В эту неделю письмо не пришло, что она еще успела отметить. А вот получить похоронку ей уже не довелось.
АЛЕКС. Сильвия
У Сильвии есть великое достоинство — она работает в привокзальном «Макдональдсе». Это привело меня в восторг при первой же нашей встрече. Она занята два раза в неделю, и два раза в неделю я туда хожу. Пробить заказ, пройти в заднюю комнату, выложить на поднос упакованные блюда — картофель в пакетике, какая-нибудь жидкость в бумажном стаканчике, пройти вперед, подать заказ, улыбка, когда надо платить как за билет в кино. Для разговоров нет времени. Я занимаю место за высоким столиком неподалеку от нее и гляжу, как она работает у транспортера, она не дергается, не произносит ни одного лишнего слова, она и после работы такая. Порой мы ходим в какую-нибудь пивнушку из тех, что открыты допоздна и чья обслуга приноровилась к ночной работе, одно пиво, мне то же самое, наше молчание окутано дымом сигарет, я могу все время глядеть на нее, я всегда выбираю правильный столик, либо зеркало висит очень удачно. Ее глаза напоминают мне камушки, которые я собирал, еще когда учился в начальной школе, они выкатываются, когда она смеется, они чуть не выпрыгивают из орбит, когда этот придурок-официант начинает острить, и ее лицо выражает недоверие, да что вы говорите, да быть того не может. Она для меня самая надежная пристань, где я могу укрыться от скуки. Сильвия, когда занята, порой глянет на меня, пусть без выражения, но это выходит за привычные рамки, а потому убедительно свидетельствует о наличии интереса. Я потягиваю колу через соломинку, и, если не очень при этом спешить, обычной порции хватает на три сигареты с учетом перерывов, пальцы мои скрещиваются, верхняя часть тела клонится на столешницу, а я сосу соломинку. Потом я снова иду туда же и заказываю чизбургер, подаю деньги, получаю сдачу и еще улыбку, она поднимает глаза, ее взгляда хватает на одну улыбку, спасибо, приятного вам вечера. «А какой он будет?» — спрашивает она, я же иду туда, где бегут рельсы, надкусываю свой чизбургер и продолжаю ждать.

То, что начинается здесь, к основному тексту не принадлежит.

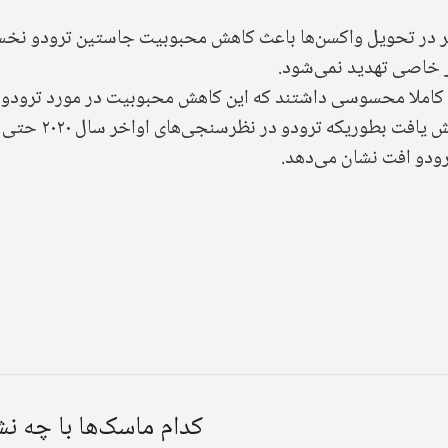
 در تحویل واکسن‌ها باعث کاهش محبوبیت جاستین ترودو نخست 
ر خاصی تهدید نمی‌شود.
کاملا محسوسی داشتند که این کاهش محبوبیت در مورد ترودو نیز 
شیوع این بیماری، 
ودو افت نشان می‌دهد.
کدام ماسک‌ها با چه نش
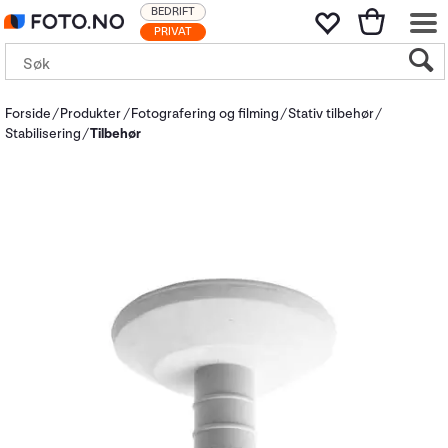
BEDRIFT
PRIVAT
Forside
Produkter
Fotografering og filming
Stativ tilbehør
Stabilisering
Tilbehør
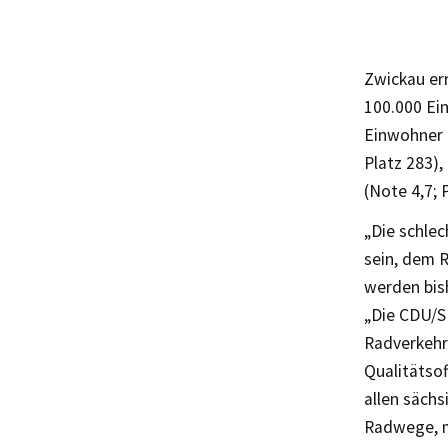
Zwickau err
100.000 Ein
Einwohner 
Platz 283),
(Note 4,7; 
„Die schle
sein, dem 
werden bish
„Die CDU/S
Radverkehrs
Qualitätsof
allen säch
Radwege, m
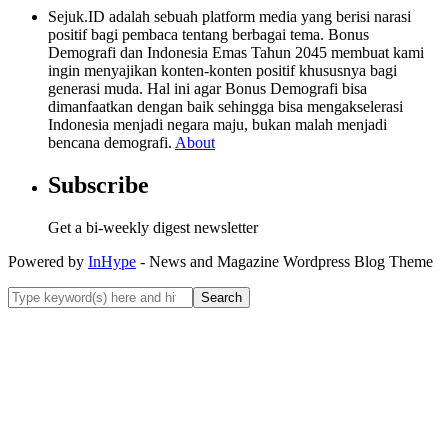
Sejuk.ID adalah sebuah platform media yang berisi narasi
positif bagi pembaca tentang berbagai tema. Bonus
Demografi dan Indonesia Emas Tahun 2045 membuat kami
ingin menyajikan konten-konten positif khususnya bagi
generasi muda. Hal ini agar Bonus Demografi bisa
dimanfaatkan dengan baik sehingga bisa mengakselerasi
Indonesia menjadi negara maju, bukan malah menjadi
bencana demografi.
About
Subscribe
Get a bi-weekly digest newsletter
Powered by
InHype
- News and Magazine Wordpress Blog Theme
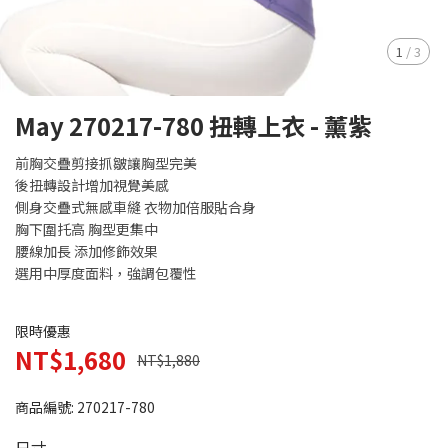
1
/
3
May 270217-780 扭轉上衣 - 薰紫
前胸交疊剪接抓皺讓胸型完美
後扭轉設計增加視覺美感
側身交疊式無感車縫 衣物加倍服貼合身
胸下圍托高 胸型更集中
腰線加長 添加修飾效果
選用中厚度面料，強調包覆性
限時優惠
NT$1,680
NT$1,880
商品編號:
270217-780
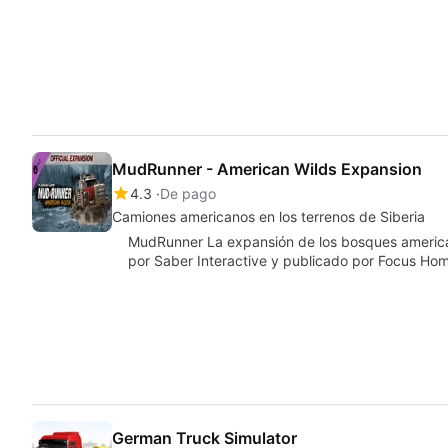
MudRunner - American Wilds Expansion
4.3
De pago
Camiones americanos en los terrenos de Siberia
MudRunner La expansión de los bosques america
por Saber Interactive y publicado por Focus Hom
German Truck Simulator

ДОЧЬ ГРИГОРИЯ И ЗЛАТКИ явилась ка свет, наделенная известным преимуществом, которое утратила, выйдя замуж. Так она это воспринимала. Татьяна, которую большинство людей называло просто Яной, была самая молодая и самая красивая из шести дочерей. До девятнадцати лет она представляла себе свою будущую жизнь, расписывала узорами свои будни, пока остальные не почувствовали себя в них неуютно, строила радужные планы успешно предающихся ожиданию девиц из соответственных романов. Соблазнительнейшие истории, где на вышитых шелком носовых платочках давало о себе знать нетерпение сердца, вызванное взглядом верхового адъютанта, который дарил ей улыбку, завидев, как она стоит у окна, одетая в робость и смущение. Она трепетно воспринимала его дар, отступя от окна в глубь комнаты, в свои сомнения, пока он не начинал ухаживать, очаровывал и околдовывал ее и уводил к вечному счастью. Напрасно Златка прятала свои немногочисленные книги более или менее фривольного содержания в платяном шкафу, за ежегодниками Патриархата. Тайник был обнаружен, но Татьяна отреагировала на это чтиво совсем не так, как того опасалась Златка. Добравшись до первой же страстной сцены, которая повествовала о том, как она (возлюбленная) ощутила прикосновение его (возлюбленного) волосатой ноги и тотчас затрепетала от страсти, она (юная читательница) невольно фыркнула. До чего смешно! В ее царстве для подобных глупостей не было места.